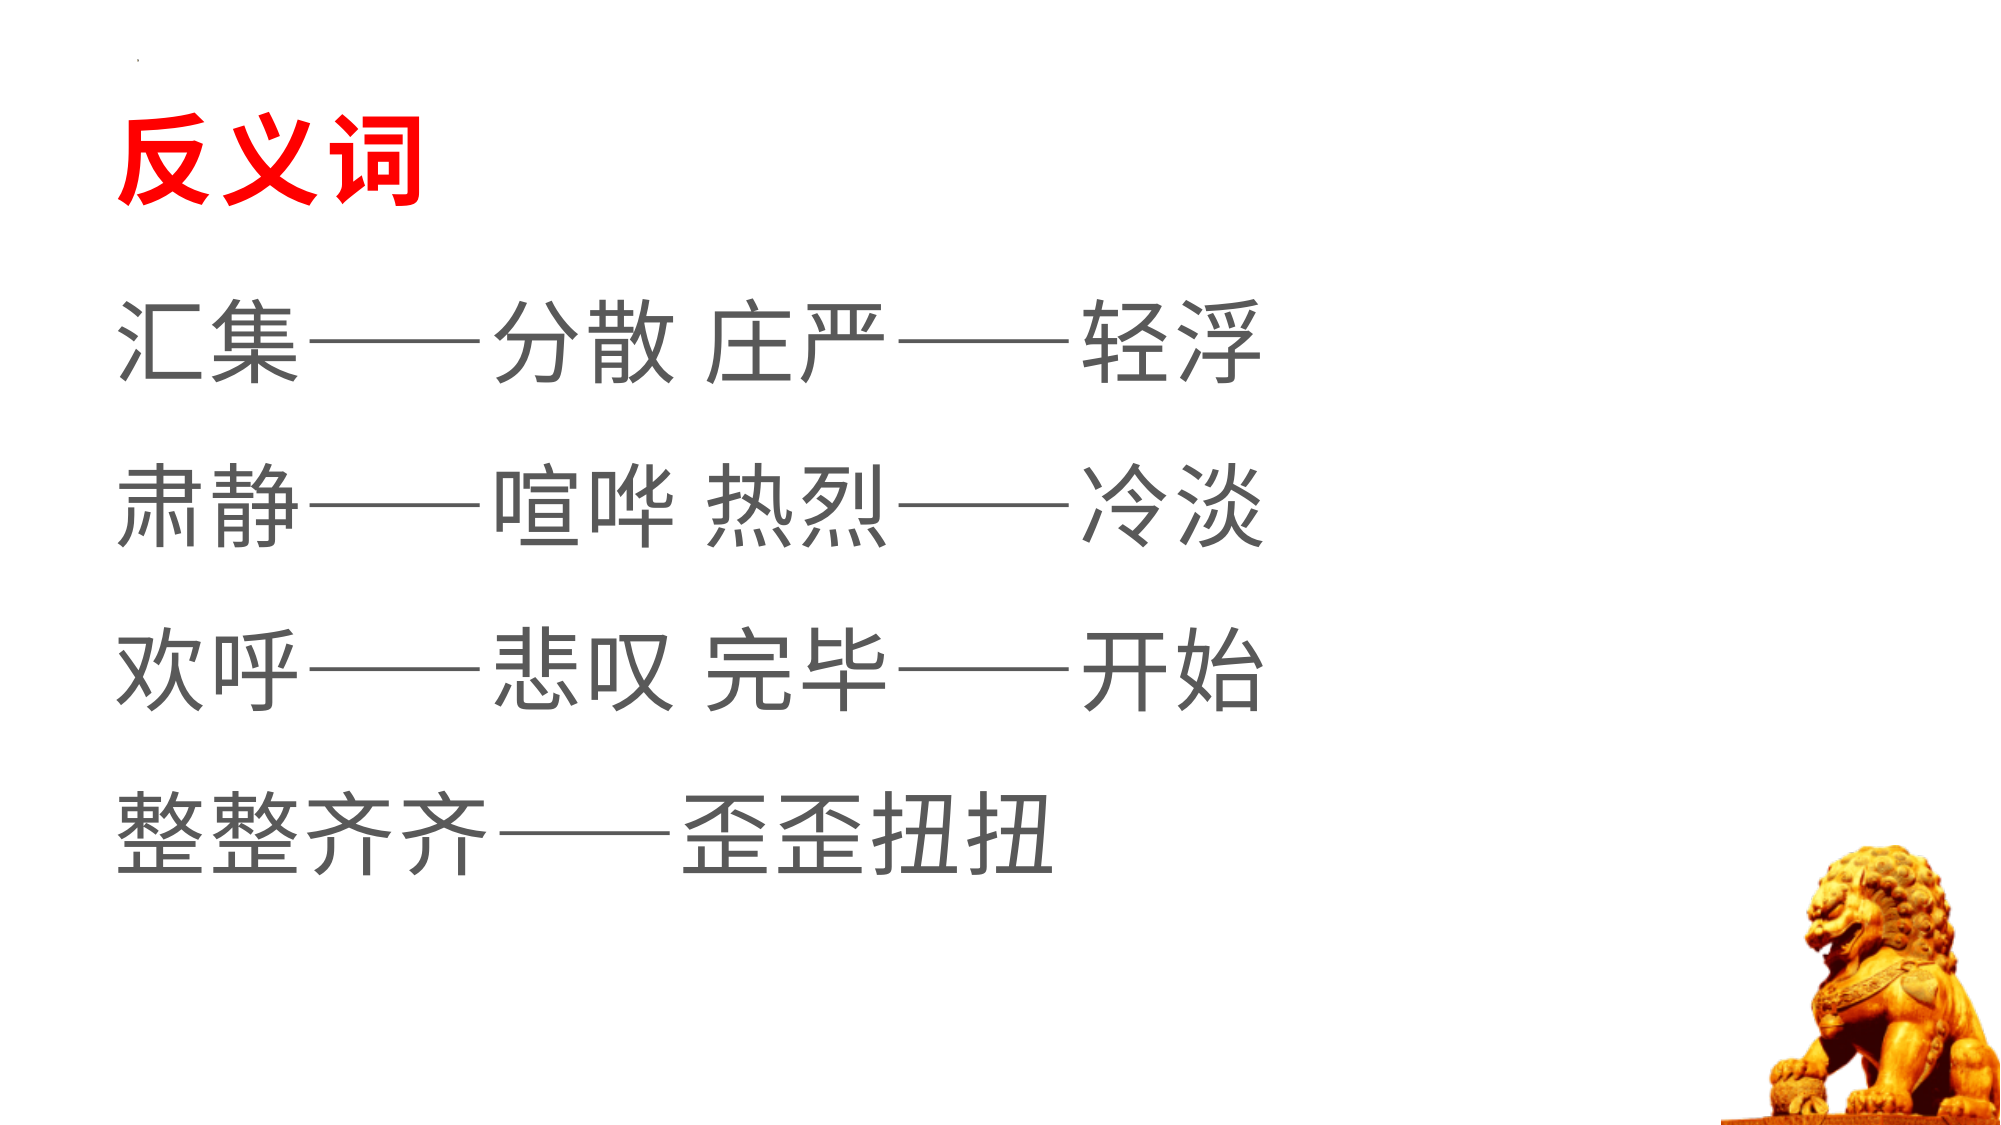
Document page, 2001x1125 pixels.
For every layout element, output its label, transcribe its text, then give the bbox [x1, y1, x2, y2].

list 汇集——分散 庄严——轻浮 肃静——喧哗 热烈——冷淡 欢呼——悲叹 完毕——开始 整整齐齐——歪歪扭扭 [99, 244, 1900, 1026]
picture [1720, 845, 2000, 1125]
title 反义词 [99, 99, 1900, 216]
+ + + +
→ **Action item**: Output all of the entries once more, word for word, with the images removed.

→ **Completed task**:
Document page, 2001x1125 pixels.
For every layout element, output its label, transcribe its text, then give the bbox [x1, y1, x2, y2].

list 汇集——分散 庄严——轻浮 肃静——喧哗 热烈——冷淡 欢呼——悲叹 完毕——开始 整整齐齐——歪歪扭扭 [99, 244, 1900, 1026]
picture [1720, 845, 2000, 1125]
title 反义词 [99, 99, 1900, 216]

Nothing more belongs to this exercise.